Returning conflicting read/write conflict ranges after transaction conflict

Debugging transaction conflicts is currently fairly difficult. The best way I’ve found so far (other than thinking really hard about what happened) is to (1) enable client trace logs on all operations and (2) enabling transaction logging on all transactions (3) processing client logs and manually running the conflict algorithm for all of the transactions found (which requires having all available transactions to get it correct). This is problematic as, especially in real environments, one might not have access to all conflict ranges from all transactions (as that can be a lot of data for reasonable workloads).

One proposed solution that I’d kind of like to see if people have any thoughts on is to return conflict information from the resolver back to the client. I believe the heart of the conflict resolution happens here:

At this point, the resolver knows (1) the failing read conflict range from this transaction, (2) the read version, (3) the commit version at which the range was changed, and (4) an upper bound of the mutation range that caused the operation to fail. I think all of those would be useful in debugging transaction conflicts (except maybe the transaction read version, though the client already should know that).

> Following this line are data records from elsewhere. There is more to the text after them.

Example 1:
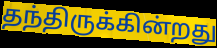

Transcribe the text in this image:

தந்திருக்கின்றது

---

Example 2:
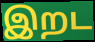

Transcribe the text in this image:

இறட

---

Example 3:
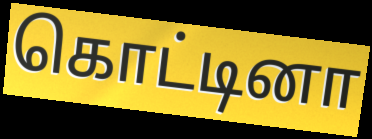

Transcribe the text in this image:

கொட்டினா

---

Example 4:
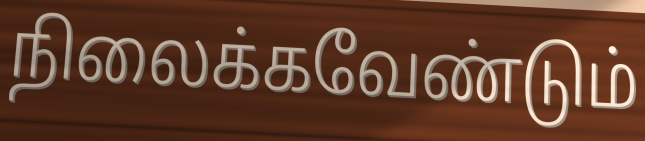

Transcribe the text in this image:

நிலைக்கவேண்டும்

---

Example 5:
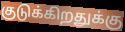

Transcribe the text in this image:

குடுக்கிறதுக்கு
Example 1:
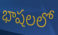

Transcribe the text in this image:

భాషలలో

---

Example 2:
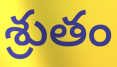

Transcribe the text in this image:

శ్రుతం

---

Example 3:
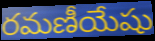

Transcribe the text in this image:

రమణీయేషు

Knowing the failing read conflict range would be a big help by itself. Then the user can use this information to debug what might have happened based on domain knowledge of their data model. For example, in the Record Layer, knowing which range failed might be useful in determining whether it was a single record in the read set that was updated that caused the failure, or if concurrent writes would have caused a uniqueness constraint to be violated, or if the store header was updated due to some meta-data upgrade.

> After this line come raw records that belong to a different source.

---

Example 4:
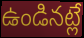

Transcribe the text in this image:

ఉండినట్లే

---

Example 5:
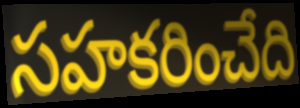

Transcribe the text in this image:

సహకరించేది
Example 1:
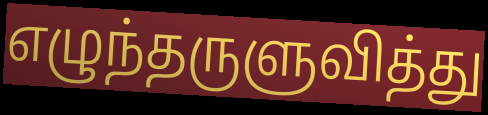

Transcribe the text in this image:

எழுந்தருளுவித்து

Knowing the commit version and mutation range can then be useful for correlating what happened to other operations going on at the same time. This is especially true if all transactions are being logged, but they have their uses in other instances as well.

The next question would be how to expose this to the user. The quickest way would be to log it in the client trace logs, maybe only if the user has set the “debug ID” option. Then it is up to the user to actually enable that logging. This has the disadvantage that the information must then be fished out of the log, but it would be available somewhere and wouldn’t require any API changes at the FDB client level.

All else being equal, the “best” option would be to make the exception class in each bindings beefier to include additional information. For transaction conflicts, you could then include this information as methods in the exception (maybe lazily marshaling from the C client?). This doesn’t quite gel with how those classes are structured at the moment though.

You could also imagine methods on the transaction object that allowed the user to query the transaction for what happened (and then do…something when the transaction hasn’t committed yet or the transaction succeeded). You could imagine a higher-level layer on top of the key-value store bindings would then package up the information from those methods with a transaction conflict exception so that the user could ask the exception for more details into what happened.